Aside from the layered characterization of Kate and Blunt’s fascinating performance, Sicario is mostly a showcase for the stylish, limitless directing of Denis Villeneuve (responsible for Prisoners, one of 2013’s best films) and the masterful cinematography of Roger Deakins, arguably one of the best cinematographers working today alongside Tim Orr and Emmanuel Lubezki. Villeneuve makes Mexico a landscape that pulsates with tension and danger, but not in a xenophobic manner, and Deakins captures the sunlit sand and the damaged landscape with an all-encompassing look at how the War on Drugs has left the country in economic and agricultural shambles.

With Villenueve and Deakins at the helm, almost nothing else matters, and that’s good, because Sicario is a film that benefits from the strength of its three strong components to sort of disguise the fact that the film is a largely unfocused and somewhat disconnected project. No matter how strong the performances are – particularly from Blunt and del Toro, who always has this delightful slowburn quality to most of his performances that doesn’t get disguised here – the character relations are surprisingly weak, giving the film a rather cold and unfeeling element. I felt like I was always within arm’s length of “Sicario,” and writer Taylor Sheridan was doing nothing to pull me in whatsoever.

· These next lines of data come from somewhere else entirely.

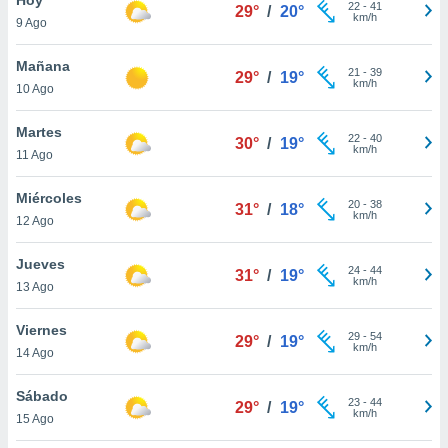
22
-
41
29°
/
20°
km/h
9 Ago
do en
 mismo.
sultar más
Mañana
21
-
39
29°
/
19°
 en nuestra
km/h
10 Ago
 Cookies
y
ualquier
Martes
22
-
40
30°
/
19°
km/h
11 Ago
ento
 botón
ación de
Miércoles
20
-
38
31°
/
18°
kies
km/h
12 Ago
 disponible
e nuestra
Jueves
24
-
44
.
31°
/
19°
km/h
13 Ago
IVAMENTE,
Viernes
29
-
54
29°
/
19°
km/h
14 Ago
as
 a cookies
Sábado
23
-
44
29°
/
19°
km/h
 no aceptar
15 Ago
ón de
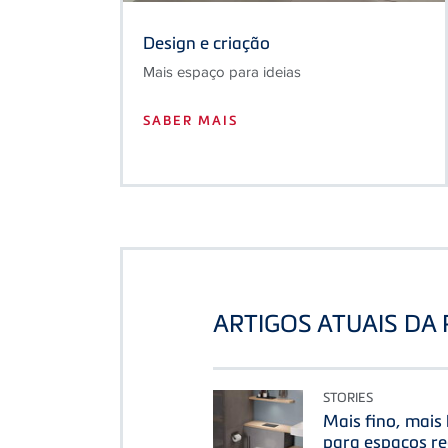
Design e criação
Mais espaço para ideias
SABER MAIS
ARTIGOS ATUAIS DA 
STORIES
Mais fino, mais 
para espaços r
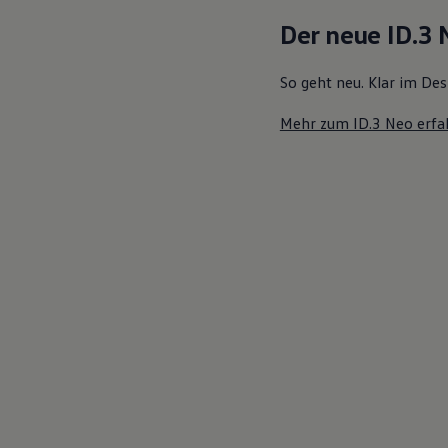
Motorenöl und Flüssigkeiten
Der neue ID.3
Räder und Reifen
Pannen- und Unfallhilfe
Economy Service
So geht neu. Klar im Des
Volkswagen Teile
Zubehör
Mehr zum ID.3 Neo erfa
Modellspezifisches Zubehör
Schutz und Pflege
Transport
Entertainment und Elektronik
Individualisieren
Wallbox und Ladekabel
Digitale Extras
Dienste für Ihr Modell finden
Volkswagen Apps, Login und Shop
Handy und Fahrzeug verbinden
Updates für Software, Karten und Radio
Über Ihr Auto
Vorgängermodelle
Kundeninformationen
Volkswagen Kundenbetreuung
Warn- und Kontrollleuchten
Assistenzsysteme
Digitale Betriebsanleitung
Live Beratung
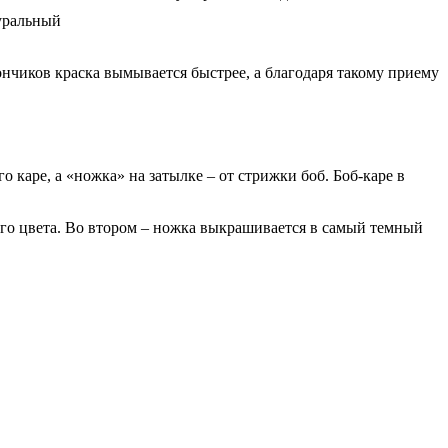
нчиков краска вымывается быстрее, а благодаря такому приему
 каре, а «ножка» на затылке – от стрижки боб. Боб-каре в
ого цвета. Во втором – ножка выкрашивается в самый темный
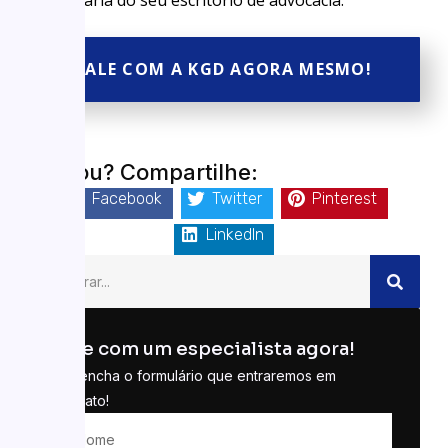
FALE COM A KGD AGORA MESMO!
Gostou? Compartilhe:
Facebook
Twitter
Pinterest
LinkedIn
Fale com um especialista agora!
Preencha o formulário que entraremos em
contato!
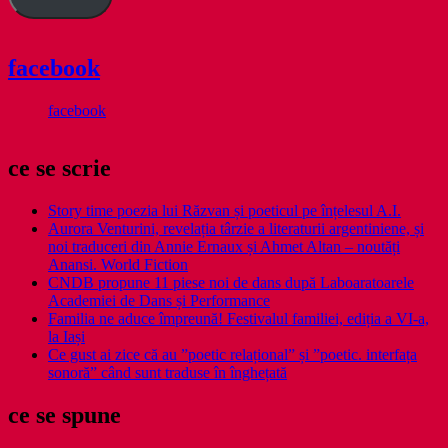
facebook
facebook
ce se scrie
Story time poezia lui Răzvan și poeticul pe înțelesul A.I.
Aurora Venturini, revelația târzie a literaturii argentiniene, și
noi traduceri din Annie Ernaux și Ahmet Altan – noutăți
Anansi. World Fiction
CNDB propune 11 piese noi de dans după Laboaratoarele
Academiei de Dans și Performance
Familia ne aduce împreună! Festivalul familiei, ediția a VI-a,
la Iași
Ce gust ai zice că au ”poetic relațional” și ”poetic. interfața
sonoră” când sunt traduse în înghețată
ce se spune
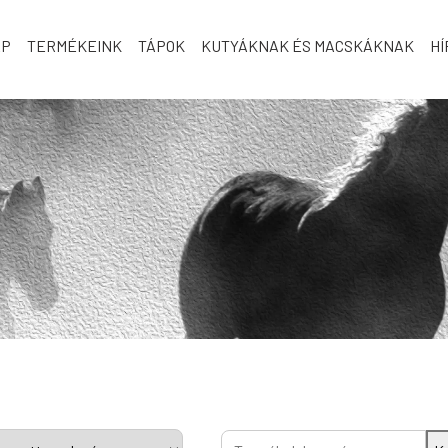
AP
TERMÉKEINK
TÁPOK
KUTYÁKNAK ÉS MACSKÁKNAK
HÍ
Keresés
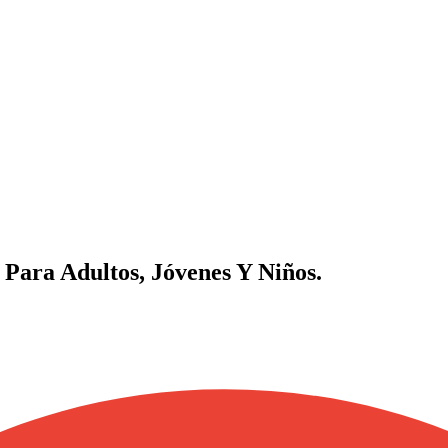
 Para Adultos, Jóvenes Y Niños.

Films involving the CIA always seem to emphasize this element; they frustratingly focus on the masculine qualities of these films, no matter how observant they tend to be, and the result is either a cold film with lesser character relations, a piece of flag-waving trite, or a combination of both. Thankfully, some of this is at least attempted to be remedied through Villenueve’s direction, which lingers on facial features and expressions in a manner similar to Scott Cooper’s constant emphasis on the human face in “Black Mass.” This allows for some humanity to penetrate an otherwise vacant landscape about as desolate as some of Mexico’s rural areas.

Sicario, which is clarified as meaning “hitman” in Spanish, is a strong film aesthetically, but a weaker film structurally. It features the same kind of quips and disconnected elements we’ve grown accustomed to with films revolving around the CIA, and it unfortunately shortchanges those behind the war itself, on both sides, with the exception of the morally divided Kate. Thankfully, while Sheridan’s writing may have been phoned-in to some degree, Villenueve and Deakins’ work is anything but textbook-fare.